Eastgate Systems     Serious Hypertext
 

The Limits of Structure

The structural rigidity that makes navigation simple and ubiquitous, though it gives a hypertext the appearance of efficiency, can make that hypertext seem sterile, inert, and distant. We may find excitement in individual pages, but the hypertextual whole seems a mere shell enclosing variously interesting bits. Rigid structure is often promoted for its efficiency and cost-effectiveness, particularly for large Web sites, but excessive rigidity can be costly:

  • The repeated appearance of navigation centers -- the home page and other navigational landmarks -- can send the wrong message. Each time readers finish an article, the navigational apparatus returns them to a central page. Revisiting a landmark always suggests closure, prematurely inviting the reader to leave the hypertext and do something else.

  • Navigational centers exert tremendous power over the entire structure. Articles mentioned on key pages receive traffic; others are rarely read. Important parts of web sites effectively vanish from existence as soon as they vanish from the home page.

  • Navigation pushes everything else out of the key pages, making design a perpetual headache. Minuscule type sizes become pervasive, and corporate home pages like Netscape and Eastgate begin to look just like Yahoo.
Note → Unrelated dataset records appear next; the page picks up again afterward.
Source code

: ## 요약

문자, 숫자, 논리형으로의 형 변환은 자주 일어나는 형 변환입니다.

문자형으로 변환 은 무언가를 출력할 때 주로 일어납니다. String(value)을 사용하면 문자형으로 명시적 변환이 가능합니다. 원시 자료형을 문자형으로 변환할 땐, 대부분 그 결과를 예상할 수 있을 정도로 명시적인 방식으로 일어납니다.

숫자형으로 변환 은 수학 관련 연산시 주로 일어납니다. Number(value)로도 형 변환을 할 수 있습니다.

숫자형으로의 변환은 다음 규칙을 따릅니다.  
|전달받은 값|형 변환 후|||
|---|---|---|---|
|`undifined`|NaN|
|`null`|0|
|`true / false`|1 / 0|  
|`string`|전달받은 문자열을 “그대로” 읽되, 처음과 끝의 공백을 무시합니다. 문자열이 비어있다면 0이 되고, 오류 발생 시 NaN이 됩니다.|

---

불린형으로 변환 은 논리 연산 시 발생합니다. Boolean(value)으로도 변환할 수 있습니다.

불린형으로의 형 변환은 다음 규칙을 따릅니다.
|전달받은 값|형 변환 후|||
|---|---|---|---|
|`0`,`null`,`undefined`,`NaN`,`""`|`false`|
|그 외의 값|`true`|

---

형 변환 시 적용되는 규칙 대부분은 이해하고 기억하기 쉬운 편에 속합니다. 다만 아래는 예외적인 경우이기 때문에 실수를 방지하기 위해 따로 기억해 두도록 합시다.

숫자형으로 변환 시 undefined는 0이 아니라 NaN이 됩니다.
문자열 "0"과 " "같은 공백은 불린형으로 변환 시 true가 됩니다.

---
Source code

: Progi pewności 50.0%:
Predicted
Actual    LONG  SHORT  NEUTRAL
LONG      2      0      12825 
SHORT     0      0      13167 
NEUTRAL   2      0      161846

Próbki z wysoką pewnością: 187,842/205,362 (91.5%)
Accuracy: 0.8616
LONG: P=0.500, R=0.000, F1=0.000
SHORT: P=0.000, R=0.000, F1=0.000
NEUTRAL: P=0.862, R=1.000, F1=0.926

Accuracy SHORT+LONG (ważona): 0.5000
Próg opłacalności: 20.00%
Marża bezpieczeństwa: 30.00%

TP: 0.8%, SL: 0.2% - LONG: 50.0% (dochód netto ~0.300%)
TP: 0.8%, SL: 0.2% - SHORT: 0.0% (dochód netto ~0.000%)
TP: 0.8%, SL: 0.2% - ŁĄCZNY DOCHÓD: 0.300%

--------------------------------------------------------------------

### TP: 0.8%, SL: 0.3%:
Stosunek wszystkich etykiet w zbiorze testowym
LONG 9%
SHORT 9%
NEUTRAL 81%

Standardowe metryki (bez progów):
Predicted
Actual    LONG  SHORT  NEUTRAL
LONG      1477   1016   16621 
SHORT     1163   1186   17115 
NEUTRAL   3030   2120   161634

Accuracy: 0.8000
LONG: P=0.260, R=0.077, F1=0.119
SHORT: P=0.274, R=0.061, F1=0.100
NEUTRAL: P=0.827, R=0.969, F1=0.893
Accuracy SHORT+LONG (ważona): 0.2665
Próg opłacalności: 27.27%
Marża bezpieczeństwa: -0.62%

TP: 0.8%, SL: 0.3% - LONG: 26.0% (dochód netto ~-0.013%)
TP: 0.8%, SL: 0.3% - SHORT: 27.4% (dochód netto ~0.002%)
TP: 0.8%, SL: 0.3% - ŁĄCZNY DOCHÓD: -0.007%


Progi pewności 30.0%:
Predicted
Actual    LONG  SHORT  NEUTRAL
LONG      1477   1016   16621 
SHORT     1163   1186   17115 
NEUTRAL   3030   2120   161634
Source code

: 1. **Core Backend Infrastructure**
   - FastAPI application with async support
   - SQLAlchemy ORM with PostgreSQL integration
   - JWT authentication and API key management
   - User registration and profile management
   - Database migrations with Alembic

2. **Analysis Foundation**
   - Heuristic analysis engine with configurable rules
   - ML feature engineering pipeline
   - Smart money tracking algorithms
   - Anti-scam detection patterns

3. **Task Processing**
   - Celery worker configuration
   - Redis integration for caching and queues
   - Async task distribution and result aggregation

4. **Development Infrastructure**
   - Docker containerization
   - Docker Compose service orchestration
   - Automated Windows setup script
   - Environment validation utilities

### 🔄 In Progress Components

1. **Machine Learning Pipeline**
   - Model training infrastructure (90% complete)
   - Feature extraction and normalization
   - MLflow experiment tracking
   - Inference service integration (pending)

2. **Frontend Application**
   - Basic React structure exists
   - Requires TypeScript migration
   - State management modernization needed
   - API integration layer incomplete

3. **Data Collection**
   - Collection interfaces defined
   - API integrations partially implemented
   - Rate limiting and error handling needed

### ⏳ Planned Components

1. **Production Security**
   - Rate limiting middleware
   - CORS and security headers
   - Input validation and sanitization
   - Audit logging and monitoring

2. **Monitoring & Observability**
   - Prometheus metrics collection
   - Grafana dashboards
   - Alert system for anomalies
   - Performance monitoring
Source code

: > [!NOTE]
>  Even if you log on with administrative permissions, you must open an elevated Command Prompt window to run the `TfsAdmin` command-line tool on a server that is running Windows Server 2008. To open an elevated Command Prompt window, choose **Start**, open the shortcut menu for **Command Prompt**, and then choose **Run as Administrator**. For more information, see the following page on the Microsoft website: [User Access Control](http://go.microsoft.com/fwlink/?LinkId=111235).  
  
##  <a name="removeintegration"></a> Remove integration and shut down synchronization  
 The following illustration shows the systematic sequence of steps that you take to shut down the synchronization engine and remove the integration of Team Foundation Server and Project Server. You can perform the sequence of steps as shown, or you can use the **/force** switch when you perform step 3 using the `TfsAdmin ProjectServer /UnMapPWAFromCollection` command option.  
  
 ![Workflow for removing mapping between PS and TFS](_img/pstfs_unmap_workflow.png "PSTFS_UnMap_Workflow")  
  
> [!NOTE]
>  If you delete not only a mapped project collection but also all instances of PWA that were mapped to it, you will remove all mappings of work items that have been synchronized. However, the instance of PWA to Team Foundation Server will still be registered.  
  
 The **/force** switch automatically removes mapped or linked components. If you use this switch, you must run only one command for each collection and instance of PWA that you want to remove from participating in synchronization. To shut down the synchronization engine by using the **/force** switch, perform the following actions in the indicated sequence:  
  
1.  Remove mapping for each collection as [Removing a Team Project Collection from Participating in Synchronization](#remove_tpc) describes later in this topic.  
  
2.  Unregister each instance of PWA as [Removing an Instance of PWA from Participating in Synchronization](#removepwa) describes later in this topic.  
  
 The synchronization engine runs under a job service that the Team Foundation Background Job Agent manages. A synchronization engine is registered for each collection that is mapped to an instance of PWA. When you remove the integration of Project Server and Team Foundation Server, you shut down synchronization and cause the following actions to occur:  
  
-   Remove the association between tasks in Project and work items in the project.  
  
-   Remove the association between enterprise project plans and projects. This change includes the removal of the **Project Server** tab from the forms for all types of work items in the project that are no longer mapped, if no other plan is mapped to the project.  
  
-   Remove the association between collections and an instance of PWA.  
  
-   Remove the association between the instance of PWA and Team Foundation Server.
  • Overly-efficient traversal may benefit neither the author nor the reader. A hypertext catalog, for example, is not merely a reference database; merchants want to give readers opportunities to discover things they need or want, including items the reader has never seen. Shoppers learn of new and useful things and find unexpected ways to meet their needs. Supermarkets and museums, similarly, serve both customers and proprietors by offering more than visitors expect. Efficient traversal provides the information readers think they want, but may hide information readers need.